The Asia-Pacific gauge retreated 6.9 percent from a Feb. 29 high through yesterday as Europe’s deepening debt crisis and slower growth in the U.S. and China damped the outlook for global demand. Materials and energy stocks have led declines among the index’s 10 industry groups in the period.
The Nikkei 225 rose 1.1 percent today even after Japan’s machinery orders rebounded less than forecast and the Bank of Japan refrained from adding stimulus. South Korea’s Kospi Index advanced 2 percent after the nation left its key interest rate unchanged.
Australia’s S&P/ASX 200 Index fell 0.1 percent, dropping for the first time in four days. The nation’s employers added 14,000 jobs last month, more than the 10,000 median estimate by economists.
Hong Kong’s Hang Seng Index rose 1 percent. The Shanghai Composite Index climbed 0.6 percent after a raft of data signaling slower economic growth in the mainland, boosting prospects for further easing.
Mainland inflation cooled for a fourth month.
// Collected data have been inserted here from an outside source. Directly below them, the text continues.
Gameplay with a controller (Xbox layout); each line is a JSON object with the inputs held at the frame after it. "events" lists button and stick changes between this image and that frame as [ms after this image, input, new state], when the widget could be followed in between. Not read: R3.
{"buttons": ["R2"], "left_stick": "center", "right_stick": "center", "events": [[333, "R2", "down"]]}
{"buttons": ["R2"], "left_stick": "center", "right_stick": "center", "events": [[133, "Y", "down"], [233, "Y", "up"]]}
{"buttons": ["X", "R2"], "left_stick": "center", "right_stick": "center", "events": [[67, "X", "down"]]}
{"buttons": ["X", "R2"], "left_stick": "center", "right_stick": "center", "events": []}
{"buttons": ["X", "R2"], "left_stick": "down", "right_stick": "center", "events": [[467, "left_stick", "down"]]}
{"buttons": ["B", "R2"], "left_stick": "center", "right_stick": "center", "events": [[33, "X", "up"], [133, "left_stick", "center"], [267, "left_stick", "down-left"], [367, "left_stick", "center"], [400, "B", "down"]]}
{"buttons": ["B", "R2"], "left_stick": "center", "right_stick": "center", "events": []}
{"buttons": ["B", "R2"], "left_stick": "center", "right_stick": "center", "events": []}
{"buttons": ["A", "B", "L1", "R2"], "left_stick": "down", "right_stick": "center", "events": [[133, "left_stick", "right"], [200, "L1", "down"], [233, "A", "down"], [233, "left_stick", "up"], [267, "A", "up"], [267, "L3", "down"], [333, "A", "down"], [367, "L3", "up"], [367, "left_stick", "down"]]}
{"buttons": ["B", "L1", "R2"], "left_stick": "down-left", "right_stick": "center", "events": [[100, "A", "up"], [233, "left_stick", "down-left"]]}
Consumer prices rose 1.8 percent in July from a year earlier, down from 2.2 percent in June, the National Bureau of Statistics said today. China’s producer-price index fell 2.9 percent.
Industrial production in the world’s second-largest economy grew 9.2 percent in July from a year earlier, missing the median analyst estimate of 9.7 percent. Other data today showed retail sales grew at the slowest pace since 2007, while mainland passenger-vehicle sales trailed analysts’ estimates for the first time in five months.
“Momentum is slowing,” said Tim Leung, a portfolio manager who helps oversee about $1.5 billion at IG Investment Ltd. in Hong Kong. “The market is expecting some type of policy support from the Chinese government to accelerate the economy.”
China Minsheng Banking rose 1.9 percent to HK$7.38. Bank of Communications Co., the mainland’s fifth-largest lender, advanced 1.5 percent to HK$5.33.
Poly (Hong Kong) Investments Ltd., which develops, invests and manages properties in China, jumped 9.8 percent to HK$4.39 as developers rose in Hong Kong after Poly Real Estate Group Co. said July contracted sales jumped.
Rio Tinto gained 3.6 percent to A$56.86 in Sydney. The company reported first half profit of $5.9 billion, beating the $5.04 billion average of 11 analyst estimates compiled by Bloomberg.
Among stocks that fell, Oki Electric tumbled 34 percent to 81 yen in Tokyo, its biggest drop in at least 37 years. The company said it will miss a financial reporting deadline after it found improper accounting at a Madrid-based unit that may trim earnings by about 8 billion yen ($102 million).
Nikon Corp., a Japanese maker of cameras and chipmaking equipment, sank 8.1 percent to 2,086 yen after cutting its annual profit forecast, citing the outlook for weakening global economic growth and a stronger yen.
Futures on the Standard & Poor’s 500 Index slid 0.1 percent today. The gauge added 0.1 percent yesterday after falling as much as 0.4 percent following comments by Federal Reserve Bank of Dallas President Richard Fisher signaling opposition to more stimulus. Adequate measures are already in place and global central banks may not have the capacity to undertake add stimulus, he said.
Asia’s benchmark index traded at 12.3 times estimated earnings yesterday, compared with 13.6 for the S&P 500 Index and 11.6 for the Stoxx Europe 600 Index, according to data compiled by Bloomberg.